The U.S. Supreme Court will not permit televising of its oral arguments. Accordingly, most Americans — if pressed — do not even know the names of all nine of the most powerful people in this country.



By watching oral arguments, as I have at the court, you not only learn about the cases, but also about the justices — the acuity of their questions, their temperaments, and how they often criticize the other justices in the guise of the questions they pose to the lawyers before them.

On July 6, when two of the justices — Sandra Day O'Connor and Stephen Breyer — appeared for nearly half an hour on ABC's "This Week" with George Stephanopoulos, this rare sighting of members of the highest court in the land was heavily reported by the media. It was so unusual because the justices are shrouded in such secrecy that even in the transcripts of their oral arguments, the justices are not identified by name as they ask questions.

Columbia Journalism Review reporter, Karen Aho, in the September/October issue, noted that "in 1996, a Radio-Television News Directors Foundation study found that only 4 percent of people who got their news from television could name the (Supreme Court's) chief justice." Years before, I was in Justice William Brennan's chambers just after the release of a National Law Journal survey, which showed how many Americans knew the names of the justices.

Justice O'Connor, then the only woman on the Supreme Court, was named by more than 20 percent of those surveyed.
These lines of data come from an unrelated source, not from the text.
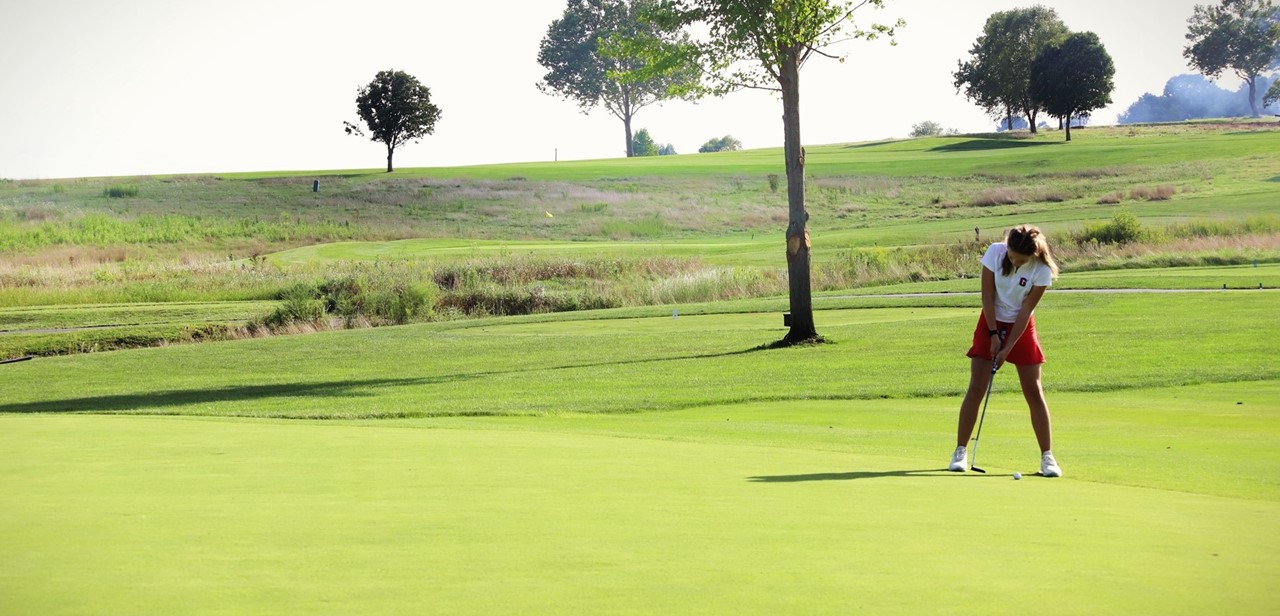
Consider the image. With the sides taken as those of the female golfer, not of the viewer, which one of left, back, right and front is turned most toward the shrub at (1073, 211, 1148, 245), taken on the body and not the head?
back

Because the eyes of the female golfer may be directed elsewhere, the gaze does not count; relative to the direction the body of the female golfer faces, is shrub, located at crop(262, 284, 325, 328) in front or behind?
behind

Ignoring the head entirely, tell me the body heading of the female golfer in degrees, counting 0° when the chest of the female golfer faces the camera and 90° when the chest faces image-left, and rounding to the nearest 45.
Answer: approximately 0°

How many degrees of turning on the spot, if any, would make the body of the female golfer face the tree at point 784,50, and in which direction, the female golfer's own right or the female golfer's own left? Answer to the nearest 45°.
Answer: approximately 180°
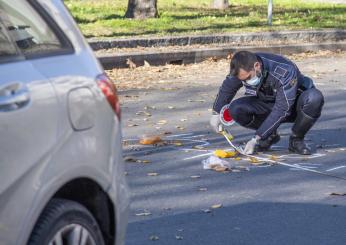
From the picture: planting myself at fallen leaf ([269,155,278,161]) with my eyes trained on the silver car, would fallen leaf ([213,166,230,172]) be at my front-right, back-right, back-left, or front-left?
front-right

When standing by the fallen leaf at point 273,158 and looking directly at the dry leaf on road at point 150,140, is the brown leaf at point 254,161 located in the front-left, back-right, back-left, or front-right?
front-left

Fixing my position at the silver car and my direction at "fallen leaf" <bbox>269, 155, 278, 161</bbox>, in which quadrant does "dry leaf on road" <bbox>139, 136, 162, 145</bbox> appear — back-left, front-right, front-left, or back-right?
front-left

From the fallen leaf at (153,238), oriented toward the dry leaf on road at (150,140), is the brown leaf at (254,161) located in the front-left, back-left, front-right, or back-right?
front-right

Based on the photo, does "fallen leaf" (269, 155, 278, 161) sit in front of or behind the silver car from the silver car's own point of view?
behind

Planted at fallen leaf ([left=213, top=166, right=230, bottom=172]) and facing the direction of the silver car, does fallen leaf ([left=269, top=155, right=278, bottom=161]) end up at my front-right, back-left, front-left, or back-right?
back-left
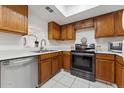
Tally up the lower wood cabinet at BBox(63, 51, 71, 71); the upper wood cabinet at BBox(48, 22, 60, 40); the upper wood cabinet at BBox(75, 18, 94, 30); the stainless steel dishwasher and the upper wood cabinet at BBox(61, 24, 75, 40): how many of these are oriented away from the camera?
0

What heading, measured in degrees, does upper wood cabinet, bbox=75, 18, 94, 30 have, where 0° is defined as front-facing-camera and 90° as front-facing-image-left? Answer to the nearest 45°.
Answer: approximately 45°

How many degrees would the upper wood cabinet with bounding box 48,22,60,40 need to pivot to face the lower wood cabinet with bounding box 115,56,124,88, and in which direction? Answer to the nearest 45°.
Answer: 0° — it already faces it

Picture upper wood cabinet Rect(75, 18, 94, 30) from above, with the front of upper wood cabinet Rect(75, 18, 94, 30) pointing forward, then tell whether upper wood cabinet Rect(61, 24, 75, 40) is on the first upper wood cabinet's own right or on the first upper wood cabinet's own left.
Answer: on the first upper wood cabinet's own right

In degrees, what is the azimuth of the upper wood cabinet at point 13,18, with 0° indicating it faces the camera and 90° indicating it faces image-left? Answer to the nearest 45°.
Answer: approximately 315°

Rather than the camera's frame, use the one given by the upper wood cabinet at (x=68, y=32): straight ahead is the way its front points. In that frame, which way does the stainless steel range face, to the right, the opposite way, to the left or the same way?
the same way

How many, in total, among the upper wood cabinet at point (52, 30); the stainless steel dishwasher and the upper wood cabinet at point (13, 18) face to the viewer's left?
0

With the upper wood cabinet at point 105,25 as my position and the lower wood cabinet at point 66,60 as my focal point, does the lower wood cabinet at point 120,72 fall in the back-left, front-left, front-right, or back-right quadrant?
back-left

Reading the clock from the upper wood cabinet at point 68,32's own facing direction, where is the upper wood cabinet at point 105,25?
the upper wood cabinet at point 105,25 is roughly at 9 o'clock from the upper wood cabinet at point 68,32.

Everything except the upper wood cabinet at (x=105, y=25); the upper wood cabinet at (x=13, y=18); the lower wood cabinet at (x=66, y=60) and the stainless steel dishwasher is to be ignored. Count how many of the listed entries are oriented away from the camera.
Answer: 0

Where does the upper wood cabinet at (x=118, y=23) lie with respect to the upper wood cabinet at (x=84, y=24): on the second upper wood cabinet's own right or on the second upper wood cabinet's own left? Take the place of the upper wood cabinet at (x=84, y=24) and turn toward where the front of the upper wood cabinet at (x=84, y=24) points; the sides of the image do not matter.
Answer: on the second upper wood cabinet's own left

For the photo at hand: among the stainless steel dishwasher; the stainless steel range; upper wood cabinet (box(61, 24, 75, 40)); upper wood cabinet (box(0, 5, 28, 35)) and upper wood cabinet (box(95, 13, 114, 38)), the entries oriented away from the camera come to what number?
0

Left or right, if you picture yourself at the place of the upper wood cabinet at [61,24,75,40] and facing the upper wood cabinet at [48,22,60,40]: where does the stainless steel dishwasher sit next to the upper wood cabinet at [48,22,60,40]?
left

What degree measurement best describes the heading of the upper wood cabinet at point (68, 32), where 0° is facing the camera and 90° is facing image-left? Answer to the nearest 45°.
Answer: approximately 45°

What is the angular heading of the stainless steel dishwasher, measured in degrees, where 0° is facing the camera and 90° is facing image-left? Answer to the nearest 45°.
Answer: approximately 315°

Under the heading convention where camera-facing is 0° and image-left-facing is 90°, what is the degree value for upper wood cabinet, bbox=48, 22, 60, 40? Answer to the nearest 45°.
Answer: approximately 315°

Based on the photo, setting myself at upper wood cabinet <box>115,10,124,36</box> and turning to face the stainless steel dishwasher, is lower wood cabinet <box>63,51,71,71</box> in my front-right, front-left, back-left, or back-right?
front-right
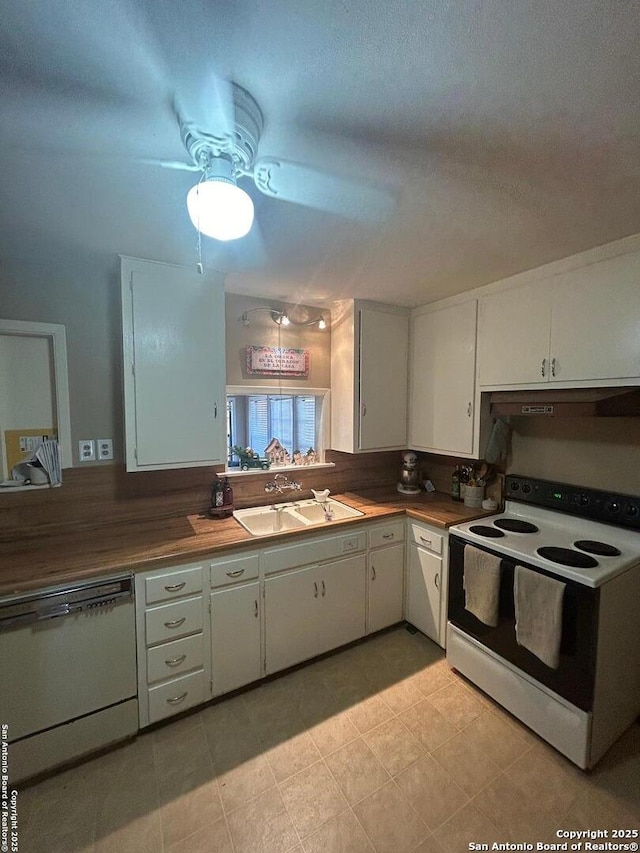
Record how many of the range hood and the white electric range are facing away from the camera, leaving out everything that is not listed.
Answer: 0

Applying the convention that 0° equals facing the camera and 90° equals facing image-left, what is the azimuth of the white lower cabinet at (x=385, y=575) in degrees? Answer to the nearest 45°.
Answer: approximately 315°

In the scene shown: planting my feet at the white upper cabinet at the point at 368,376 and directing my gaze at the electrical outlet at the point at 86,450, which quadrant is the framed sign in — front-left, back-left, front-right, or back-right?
front-right

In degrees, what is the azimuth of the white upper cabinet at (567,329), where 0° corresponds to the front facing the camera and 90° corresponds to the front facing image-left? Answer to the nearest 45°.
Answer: approximately 45°

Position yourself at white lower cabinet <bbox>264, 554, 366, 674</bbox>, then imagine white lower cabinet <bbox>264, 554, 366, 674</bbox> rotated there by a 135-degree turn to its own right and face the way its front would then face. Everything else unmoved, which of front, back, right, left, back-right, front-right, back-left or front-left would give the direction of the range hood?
back

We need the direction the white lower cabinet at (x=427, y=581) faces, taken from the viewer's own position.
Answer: facing the viewer and to the left of the viewer

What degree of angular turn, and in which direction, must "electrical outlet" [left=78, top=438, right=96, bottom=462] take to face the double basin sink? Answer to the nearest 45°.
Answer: approximately 90° to its left

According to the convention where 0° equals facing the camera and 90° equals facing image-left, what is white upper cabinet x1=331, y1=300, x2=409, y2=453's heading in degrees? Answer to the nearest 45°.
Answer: approximately 315°

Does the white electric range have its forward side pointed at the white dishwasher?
yes

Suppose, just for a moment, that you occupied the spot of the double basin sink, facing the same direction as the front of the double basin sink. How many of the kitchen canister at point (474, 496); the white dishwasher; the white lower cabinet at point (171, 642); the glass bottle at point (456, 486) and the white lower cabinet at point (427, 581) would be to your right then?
2

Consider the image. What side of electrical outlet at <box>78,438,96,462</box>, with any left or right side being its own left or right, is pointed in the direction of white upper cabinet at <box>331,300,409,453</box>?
left

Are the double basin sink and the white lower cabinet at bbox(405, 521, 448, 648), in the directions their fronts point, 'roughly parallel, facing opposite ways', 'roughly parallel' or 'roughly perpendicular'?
roughly perpendicular

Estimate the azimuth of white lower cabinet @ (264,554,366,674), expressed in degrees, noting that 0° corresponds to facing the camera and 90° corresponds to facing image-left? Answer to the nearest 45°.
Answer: approximately 315°

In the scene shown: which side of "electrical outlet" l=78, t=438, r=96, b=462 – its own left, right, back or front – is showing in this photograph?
front

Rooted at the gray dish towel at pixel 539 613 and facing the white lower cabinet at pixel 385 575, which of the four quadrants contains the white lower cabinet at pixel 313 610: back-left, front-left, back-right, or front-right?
front-left
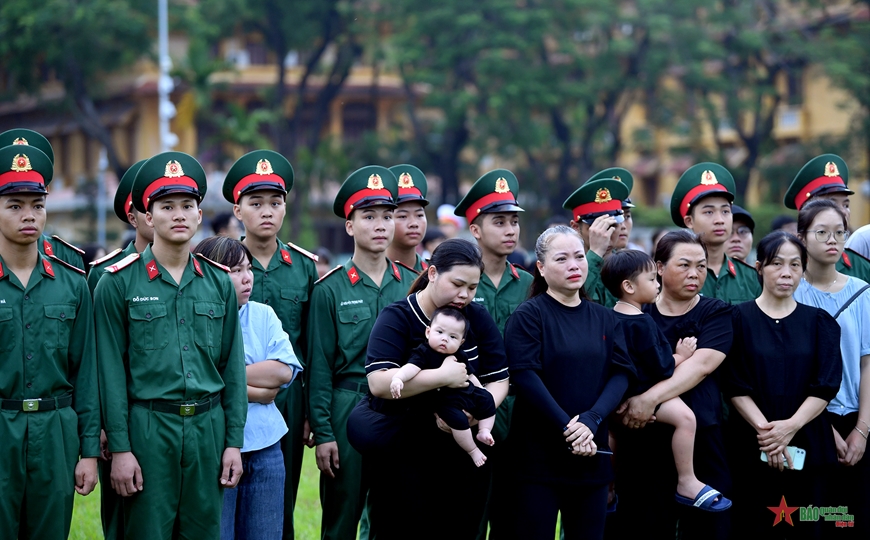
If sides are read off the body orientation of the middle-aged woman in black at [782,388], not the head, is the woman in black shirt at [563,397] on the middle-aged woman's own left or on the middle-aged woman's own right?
on the middle-aged woman's own right

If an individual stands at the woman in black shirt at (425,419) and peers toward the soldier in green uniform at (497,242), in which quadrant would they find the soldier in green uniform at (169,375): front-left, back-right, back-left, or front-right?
back-left

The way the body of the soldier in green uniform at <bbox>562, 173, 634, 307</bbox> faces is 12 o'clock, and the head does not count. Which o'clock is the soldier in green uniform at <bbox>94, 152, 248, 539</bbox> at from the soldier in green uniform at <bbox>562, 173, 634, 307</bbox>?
the soldier in green uniform at <bbox>94, 152, 248, 539</bbox> is roughly at 3 o'clock from the soldier in green uniform at <bbox>562, 173, 634, 307</bbox>.

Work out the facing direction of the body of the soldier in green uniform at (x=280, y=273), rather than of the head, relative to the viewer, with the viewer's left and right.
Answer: facing the viewer

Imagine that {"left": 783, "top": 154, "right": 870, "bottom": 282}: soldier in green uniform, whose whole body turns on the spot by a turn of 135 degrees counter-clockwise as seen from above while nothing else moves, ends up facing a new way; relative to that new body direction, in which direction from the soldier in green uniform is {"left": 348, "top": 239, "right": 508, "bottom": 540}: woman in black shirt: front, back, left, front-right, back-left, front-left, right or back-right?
back-left

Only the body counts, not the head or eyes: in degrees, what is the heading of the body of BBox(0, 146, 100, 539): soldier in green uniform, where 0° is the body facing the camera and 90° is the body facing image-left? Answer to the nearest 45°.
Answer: approximately 0°

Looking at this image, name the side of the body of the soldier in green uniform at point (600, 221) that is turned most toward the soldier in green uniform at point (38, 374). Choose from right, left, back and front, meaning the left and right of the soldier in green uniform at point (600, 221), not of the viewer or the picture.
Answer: right

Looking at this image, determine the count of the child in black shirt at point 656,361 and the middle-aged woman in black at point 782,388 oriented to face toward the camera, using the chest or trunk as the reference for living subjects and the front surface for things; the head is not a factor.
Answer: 1
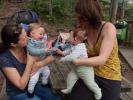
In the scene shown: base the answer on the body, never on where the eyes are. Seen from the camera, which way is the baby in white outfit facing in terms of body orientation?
to the viewer's left

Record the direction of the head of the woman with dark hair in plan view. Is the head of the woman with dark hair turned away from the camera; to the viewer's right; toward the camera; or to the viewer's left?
to the viewer's right

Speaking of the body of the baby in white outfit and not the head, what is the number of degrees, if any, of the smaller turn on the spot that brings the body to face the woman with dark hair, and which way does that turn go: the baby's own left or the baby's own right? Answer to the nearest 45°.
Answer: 0° — they already face them
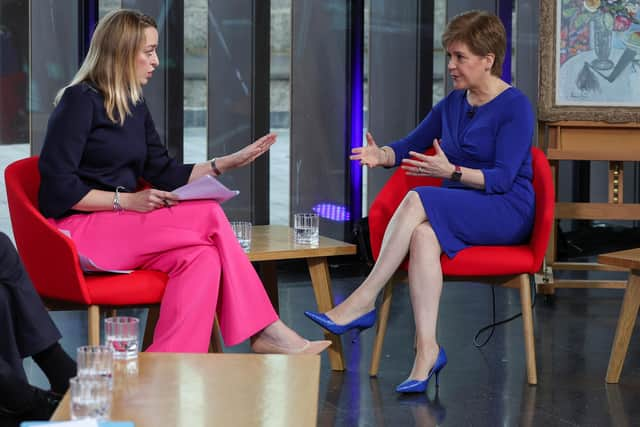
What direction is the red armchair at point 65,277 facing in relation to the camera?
to the viewer's right

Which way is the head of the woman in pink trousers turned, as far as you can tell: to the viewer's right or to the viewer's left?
to the viewer's right

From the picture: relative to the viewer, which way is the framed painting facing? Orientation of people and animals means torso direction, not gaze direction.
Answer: toward the camera

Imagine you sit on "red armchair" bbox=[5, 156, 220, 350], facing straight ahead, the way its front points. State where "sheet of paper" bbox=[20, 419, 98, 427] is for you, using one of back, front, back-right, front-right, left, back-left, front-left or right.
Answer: right

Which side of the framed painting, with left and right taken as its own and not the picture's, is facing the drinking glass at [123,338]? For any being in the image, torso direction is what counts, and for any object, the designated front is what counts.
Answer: front

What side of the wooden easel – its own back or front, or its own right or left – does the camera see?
front

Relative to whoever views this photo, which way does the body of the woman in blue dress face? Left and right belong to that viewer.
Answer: facing the viewer and to the left of the viewer

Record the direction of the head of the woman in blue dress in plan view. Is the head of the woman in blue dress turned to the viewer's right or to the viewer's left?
to the viewer's left

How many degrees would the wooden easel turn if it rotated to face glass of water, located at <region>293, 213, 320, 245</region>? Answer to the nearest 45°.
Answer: approximately 45° to its right

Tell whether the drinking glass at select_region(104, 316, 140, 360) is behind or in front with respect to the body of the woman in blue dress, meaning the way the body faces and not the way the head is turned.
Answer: in front

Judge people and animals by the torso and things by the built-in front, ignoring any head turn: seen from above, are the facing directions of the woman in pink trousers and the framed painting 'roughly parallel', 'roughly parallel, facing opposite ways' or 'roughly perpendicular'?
roughly perpendicular

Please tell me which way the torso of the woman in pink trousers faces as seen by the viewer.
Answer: to the viewer's right

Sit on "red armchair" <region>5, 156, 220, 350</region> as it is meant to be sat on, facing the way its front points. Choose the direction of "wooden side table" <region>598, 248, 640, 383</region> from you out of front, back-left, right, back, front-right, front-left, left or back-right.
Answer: front

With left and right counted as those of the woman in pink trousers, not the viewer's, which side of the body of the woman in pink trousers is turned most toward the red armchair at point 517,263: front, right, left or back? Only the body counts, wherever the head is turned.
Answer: front

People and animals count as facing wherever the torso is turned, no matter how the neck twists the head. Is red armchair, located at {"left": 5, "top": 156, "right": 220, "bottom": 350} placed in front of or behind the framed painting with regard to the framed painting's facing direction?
in front
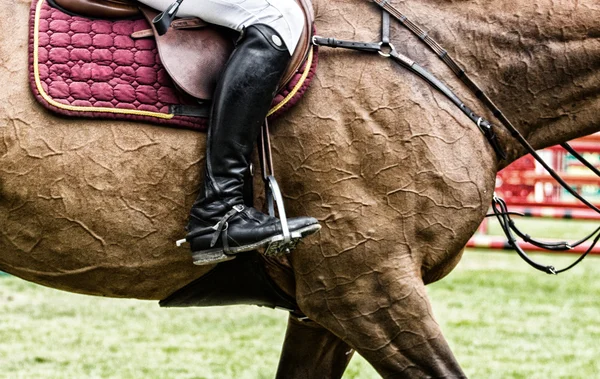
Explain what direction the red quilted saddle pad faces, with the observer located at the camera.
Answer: facing to the right of the viewer

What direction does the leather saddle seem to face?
to the viewer's right

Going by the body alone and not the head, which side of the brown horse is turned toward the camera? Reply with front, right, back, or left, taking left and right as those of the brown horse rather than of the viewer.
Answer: right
But only 5 percent knew of Justice Brennan. When I mentioned that, Justice Brennan chuckled and, referring to another member of the court, said "Harry Blackmun got only 1 percent!"

Justice Brennan told me he wanted cameras at the oral arguments because the citizenry at large knows so little of what the court does, and therefore does not understand as much as it should about the effects of the court's decisions.

So why are justices still hiding from us? One reason is that they cherish their privacy. Ruth Bader Ginsburg told the Canadian publication Lawyers Weekly a few years ago:

"David ... can go to the supermarket and do his shopping, and no one will notice." How nice for Justice Souter!

And I once heard, on television, the late Justice Byron White say, during an appearance at a seminar, "It's very selfish I know," but, he added, he preferred anonymity.

The reason some other justices often offer as to why they keep cameras out of their courtroom was given to law students at Stanford University: "They say they are not a part of a national entertainment network."

And in the Sept. 15 Washington-based Legal Times, William Suter, the head clerk of the U.S. Supreme Court, who strongly opposes televising oral arguments, told reporter Jonathan Ringel that "he feared late-night comics such as Jay Leno would try to use television images to make fun of the justices, which Suter said would be 'degrading to the judiciary.'"

More degrading to open constitutional democracy is the Supreme Court justices' extreme distance from the rest of us. Leno would at least get more people aware of the court; and C-Span has pledged to carry the oral arguments in full. Many other television stations would give enough time to respectfully allow Americans to get to know the court.

Dahlia Lithwick, Supreme Court correspondent for Slate online magazine, wrote in The American Lawyer: "Imagine if Congress or the president conducted themselves like so many stealthy vampires — all in darkness and a swirl of black cloth." But Justice O'Connor urges us to "try and understand the ideas that gave the Constitution life."

Why, then, Justice O'Connor, can we not sit via television in your, and our, courtroom?